Controversy surrounds the trade-offs embedded in the 2021–2024 litigation. Renewable energy developers and the central government argued that mandatory undergrounding of high-tension lines was technically infeasible and would jeopardise India's net-zero pathway and solar capacity targets concentrated in the Thar. Conservation biologists countered that without removing the collision threat, the conservation breeding programme cannot succeed because reintroduced birds would face the same mortality. The first captive-bred chicks hatched through artificial incubation in 2019, and subsequent breeding seasons produced further chicks, yet the wild population continued to hover around or below 150 individuals, with the vast majority confined to Rajasthan. The bird's candidature as India's national bird was reportedly considered in the past but set aside, partly over the risk of misspelling its name.
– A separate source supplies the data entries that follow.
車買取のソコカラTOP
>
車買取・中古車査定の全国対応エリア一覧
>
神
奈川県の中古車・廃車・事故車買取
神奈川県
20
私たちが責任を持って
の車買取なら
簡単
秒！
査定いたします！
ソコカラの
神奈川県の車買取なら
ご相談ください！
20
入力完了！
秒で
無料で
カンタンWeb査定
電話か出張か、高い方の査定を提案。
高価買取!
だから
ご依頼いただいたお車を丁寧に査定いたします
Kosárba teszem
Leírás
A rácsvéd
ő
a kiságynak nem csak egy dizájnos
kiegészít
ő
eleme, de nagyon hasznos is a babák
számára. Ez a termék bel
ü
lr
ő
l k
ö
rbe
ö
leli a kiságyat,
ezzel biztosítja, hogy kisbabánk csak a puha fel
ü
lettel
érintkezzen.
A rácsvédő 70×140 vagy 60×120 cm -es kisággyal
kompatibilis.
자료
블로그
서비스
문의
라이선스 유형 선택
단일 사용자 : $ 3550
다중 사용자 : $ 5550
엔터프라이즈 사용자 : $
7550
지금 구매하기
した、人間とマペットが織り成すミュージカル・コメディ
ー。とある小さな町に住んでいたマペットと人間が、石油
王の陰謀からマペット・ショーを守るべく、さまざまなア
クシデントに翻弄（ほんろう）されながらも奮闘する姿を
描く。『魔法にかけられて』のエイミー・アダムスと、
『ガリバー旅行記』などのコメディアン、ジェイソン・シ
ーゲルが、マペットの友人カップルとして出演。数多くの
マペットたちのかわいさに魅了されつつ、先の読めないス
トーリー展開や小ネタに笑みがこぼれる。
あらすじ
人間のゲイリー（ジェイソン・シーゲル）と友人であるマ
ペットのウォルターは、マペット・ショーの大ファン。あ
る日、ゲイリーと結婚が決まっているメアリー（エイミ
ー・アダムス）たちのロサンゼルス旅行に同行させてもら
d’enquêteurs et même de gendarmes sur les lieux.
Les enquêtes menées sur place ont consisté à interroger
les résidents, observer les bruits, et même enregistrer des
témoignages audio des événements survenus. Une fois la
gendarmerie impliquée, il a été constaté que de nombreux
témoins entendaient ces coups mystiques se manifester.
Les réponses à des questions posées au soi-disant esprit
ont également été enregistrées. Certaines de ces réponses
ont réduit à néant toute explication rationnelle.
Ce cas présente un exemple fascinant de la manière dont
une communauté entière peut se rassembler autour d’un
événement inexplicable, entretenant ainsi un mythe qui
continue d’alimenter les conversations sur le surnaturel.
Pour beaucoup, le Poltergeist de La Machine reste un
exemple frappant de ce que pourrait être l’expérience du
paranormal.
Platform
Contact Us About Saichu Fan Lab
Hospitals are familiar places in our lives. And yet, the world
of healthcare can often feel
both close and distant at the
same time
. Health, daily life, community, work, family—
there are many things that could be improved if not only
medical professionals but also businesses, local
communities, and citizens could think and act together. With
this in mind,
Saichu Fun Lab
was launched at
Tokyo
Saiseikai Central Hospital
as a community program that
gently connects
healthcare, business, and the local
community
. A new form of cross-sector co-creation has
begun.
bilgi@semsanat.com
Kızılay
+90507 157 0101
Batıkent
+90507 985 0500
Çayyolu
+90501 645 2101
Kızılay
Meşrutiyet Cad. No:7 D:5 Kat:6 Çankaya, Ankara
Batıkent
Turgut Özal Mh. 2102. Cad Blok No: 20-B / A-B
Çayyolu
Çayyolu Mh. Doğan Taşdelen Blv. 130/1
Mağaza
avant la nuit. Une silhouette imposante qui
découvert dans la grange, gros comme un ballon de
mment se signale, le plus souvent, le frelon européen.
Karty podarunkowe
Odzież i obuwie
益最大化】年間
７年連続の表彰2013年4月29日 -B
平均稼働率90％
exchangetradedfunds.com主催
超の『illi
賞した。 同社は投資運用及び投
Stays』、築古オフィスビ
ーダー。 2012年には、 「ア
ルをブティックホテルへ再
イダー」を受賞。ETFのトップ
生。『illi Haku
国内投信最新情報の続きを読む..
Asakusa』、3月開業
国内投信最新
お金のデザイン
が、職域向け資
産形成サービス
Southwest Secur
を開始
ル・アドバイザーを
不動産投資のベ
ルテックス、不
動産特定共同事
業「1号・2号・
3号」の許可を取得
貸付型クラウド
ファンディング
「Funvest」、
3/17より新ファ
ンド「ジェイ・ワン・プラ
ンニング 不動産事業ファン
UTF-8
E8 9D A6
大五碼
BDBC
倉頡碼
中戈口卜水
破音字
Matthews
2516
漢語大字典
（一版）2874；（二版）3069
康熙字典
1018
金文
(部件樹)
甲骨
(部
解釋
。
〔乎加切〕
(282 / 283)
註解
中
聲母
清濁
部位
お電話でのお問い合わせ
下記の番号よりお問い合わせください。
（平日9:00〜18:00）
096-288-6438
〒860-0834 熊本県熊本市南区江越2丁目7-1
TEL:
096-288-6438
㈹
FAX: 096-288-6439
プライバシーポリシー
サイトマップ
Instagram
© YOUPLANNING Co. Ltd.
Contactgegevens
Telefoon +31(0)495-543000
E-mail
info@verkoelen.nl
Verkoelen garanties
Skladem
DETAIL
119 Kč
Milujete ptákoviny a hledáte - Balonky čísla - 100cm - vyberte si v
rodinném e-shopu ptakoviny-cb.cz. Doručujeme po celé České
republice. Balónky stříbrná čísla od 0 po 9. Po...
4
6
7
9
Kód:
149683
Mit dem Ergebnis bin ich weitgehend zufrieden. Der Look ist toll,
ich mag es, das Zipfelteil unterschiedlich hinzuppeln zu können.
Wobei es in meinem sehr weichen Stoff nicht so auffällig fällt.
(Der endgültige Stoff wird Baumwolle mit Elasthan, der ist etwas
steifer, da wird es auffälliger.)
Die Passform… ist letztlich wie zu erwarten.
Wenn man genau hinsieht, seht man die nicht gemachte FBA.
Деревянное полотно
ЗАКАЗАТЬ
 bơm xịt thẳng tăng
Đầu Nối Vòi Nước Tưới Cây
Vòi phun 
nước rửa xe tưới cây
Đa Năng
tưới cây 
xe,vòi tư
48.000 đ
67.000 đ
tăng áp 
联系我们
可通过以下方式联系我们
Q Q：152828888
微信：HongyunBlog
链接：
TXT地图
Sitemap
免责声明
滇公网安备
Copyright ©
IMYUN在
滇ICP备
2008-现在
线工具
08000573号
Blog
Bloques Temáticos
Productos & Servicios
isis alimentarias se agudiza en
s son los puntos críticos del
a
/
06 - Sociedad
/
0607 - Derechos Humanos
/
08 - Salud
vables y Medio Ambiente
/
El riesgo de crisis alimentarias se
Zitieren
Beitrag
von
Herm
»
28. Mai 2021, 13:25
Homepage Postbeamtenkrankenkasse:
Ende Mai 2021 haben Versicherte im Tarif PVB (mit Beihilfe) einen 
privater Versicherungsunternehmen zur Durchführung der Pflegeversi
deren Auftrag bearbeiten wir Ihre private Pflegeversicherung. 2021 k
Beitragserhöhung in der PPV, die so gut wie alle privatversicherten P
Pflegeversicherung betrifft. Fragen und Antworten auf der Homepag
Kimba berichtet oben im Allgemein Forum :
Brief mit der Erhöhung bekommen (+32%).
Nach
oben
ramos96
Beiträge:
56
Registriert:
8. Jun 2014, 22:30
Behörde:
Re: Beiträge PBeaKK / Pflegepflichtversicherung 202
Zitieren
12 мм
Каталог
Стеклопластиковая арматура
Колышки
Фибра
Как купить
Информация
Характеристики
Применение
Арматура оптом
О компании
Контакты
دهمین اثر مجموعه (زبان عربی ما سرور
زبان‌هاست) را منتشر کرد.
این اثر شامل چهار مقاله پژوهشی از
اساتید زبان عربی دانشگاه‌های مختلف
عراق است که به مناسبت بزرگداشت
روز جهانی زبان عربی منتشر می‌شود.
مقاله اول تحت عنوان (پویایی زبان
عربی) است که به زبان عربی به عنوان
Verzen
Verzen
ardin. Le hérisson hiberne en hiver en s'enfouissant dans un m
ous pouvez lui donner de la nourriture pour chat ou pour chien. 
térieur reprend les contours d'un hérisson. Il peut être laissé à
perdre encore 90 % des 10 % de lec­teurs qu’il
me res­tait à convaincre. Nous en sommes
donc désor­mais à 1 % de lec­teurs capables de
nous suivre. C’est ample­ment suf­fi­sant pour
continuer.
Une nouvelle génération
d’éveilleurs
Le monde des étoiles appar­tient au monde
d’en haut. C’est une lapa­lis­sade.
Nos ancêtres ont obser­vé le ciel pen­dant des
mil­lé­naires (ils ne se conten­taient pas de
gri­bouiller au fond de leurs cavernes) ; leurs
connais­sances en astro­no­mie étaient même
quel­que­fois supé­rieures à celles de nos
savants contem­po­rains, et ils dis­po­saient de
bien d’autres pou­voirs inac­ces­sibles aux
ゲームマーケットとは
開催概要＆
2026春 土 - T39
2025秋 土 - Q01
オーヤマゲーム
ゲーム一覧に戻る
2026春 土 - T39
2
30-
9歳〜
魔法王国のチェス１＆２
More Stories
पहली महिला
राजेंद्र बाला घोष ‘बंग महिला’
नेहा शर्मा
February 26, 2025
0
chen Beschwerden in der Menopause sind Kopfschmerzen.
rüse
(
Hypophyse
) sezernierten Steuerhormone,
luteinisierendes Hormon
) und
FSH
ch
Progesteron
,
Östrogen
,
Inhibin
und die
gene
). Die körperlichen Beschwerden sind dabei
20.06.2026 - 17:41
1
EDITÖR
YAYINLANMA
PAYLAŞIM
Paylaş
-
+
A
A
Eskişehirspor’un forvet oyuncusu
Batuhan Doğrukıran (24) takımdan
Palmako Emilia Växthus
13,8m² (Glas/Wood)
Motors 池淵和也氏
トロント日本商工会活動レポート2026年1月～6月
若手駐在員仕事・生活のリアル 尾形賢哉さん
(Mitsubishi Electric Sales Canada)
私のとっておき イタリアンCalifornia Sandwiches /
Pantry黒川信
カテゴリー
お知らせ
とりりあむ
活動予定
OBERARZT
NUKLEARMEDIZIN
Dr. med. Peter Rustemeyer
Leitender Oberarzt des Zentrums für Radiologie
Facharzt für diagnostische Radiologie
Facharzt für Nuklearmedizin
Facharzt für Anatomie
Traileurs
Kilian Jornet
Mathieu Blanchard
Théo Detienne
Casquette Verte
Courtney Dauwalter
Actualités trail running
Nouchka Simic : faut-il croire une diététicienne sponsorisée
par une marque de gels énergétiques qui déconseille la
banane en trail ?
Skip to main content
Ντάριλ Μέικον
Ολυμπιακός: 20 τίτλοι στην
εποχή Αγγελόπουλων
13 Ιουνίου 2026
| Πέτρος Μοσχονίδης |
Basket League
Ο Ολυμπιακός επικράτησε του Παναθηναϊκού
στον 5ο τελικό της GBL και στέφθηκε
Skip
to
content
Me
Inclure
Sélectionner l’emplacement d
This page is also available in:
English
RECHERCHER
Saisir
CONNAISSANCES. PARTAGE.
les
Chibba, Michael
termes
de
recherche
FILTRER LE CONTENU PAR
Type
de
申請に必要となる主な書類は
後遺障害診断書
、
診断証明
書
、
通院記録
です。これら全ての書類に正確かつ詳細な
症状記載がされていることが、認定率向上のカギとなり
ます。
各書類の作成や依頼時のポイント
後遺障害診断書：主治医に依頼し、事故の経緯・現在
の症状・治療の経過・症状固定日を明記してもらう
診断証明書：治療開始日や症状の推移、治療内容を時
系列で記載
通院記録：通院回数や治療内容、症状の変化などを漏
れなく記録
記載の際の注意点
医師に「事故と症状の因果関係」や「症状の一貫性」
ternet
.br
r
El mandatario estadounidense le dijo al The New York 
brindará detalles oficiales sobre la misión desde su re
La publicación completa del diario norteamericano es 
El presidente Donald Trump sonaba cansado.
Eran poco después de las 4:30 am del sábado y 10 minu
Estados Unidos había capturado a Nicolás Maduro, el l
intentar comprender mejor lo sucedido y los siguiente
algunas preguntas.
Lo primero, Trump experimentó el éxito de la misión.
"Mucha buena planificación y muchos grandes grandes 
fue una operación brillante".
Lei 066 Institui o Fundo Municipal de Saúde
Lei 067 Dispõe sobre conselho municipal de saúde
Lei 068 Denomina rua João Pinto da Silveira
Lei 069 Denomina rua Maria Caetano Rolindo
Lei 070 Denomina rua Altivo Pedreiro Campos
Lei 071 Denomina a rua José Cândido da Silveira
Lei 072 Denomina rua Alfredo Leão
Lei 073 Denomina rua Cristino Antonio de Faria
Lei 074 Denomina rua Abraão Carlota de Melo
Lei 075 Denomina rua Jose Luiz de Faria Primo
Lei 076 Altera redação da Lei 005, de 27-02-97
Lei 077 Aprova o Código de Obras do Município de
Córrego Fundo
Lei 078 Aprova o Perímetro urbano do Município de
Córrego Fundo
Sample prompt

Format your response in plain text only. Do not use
For the working practitioner — whether a civil services aspirant preparing General Studies Paper III, an environmental desk officer, or a policy analyst — the Great Indian Bustard functions as a case study in reconciling biodiversity protection with the energy transition, federal division of environmental responsibility, and judicial intervention in conservation. It illustrates how a single charismatic species can crystallise tensions between Schedule I statutory protection, Supreme Court directives, and national climate policy, and how grassland ecosystems remain underserved by a protected-area framework historically built around forests. Mastery of the species requires fluency in its legal status, its principal threat from transmission infrastructure, the location of its strongholds, and the institutional actors — MoEFCC, WII, and the Rajasthan Forest Department — that drive its recovery.
Example
In March 2024 the Supreme Court of India modified its 2021 order in M.K. Ranjitsinh v. Union of India, constituting an expert committee to balance Great Indian Bustard protection against renewable energy expansion in the Thar Desert.
Frequently asked questions
Its wild population has collapsed to fewer than 150 individuals, almost entirely confined to Rajasthan, meeting the IUCN's quantitative thresholds for Critically Endangered. The species also has an exceptionally low reproductive rate, typically laying a single egg, which prevents rapid recovery from adult mortality.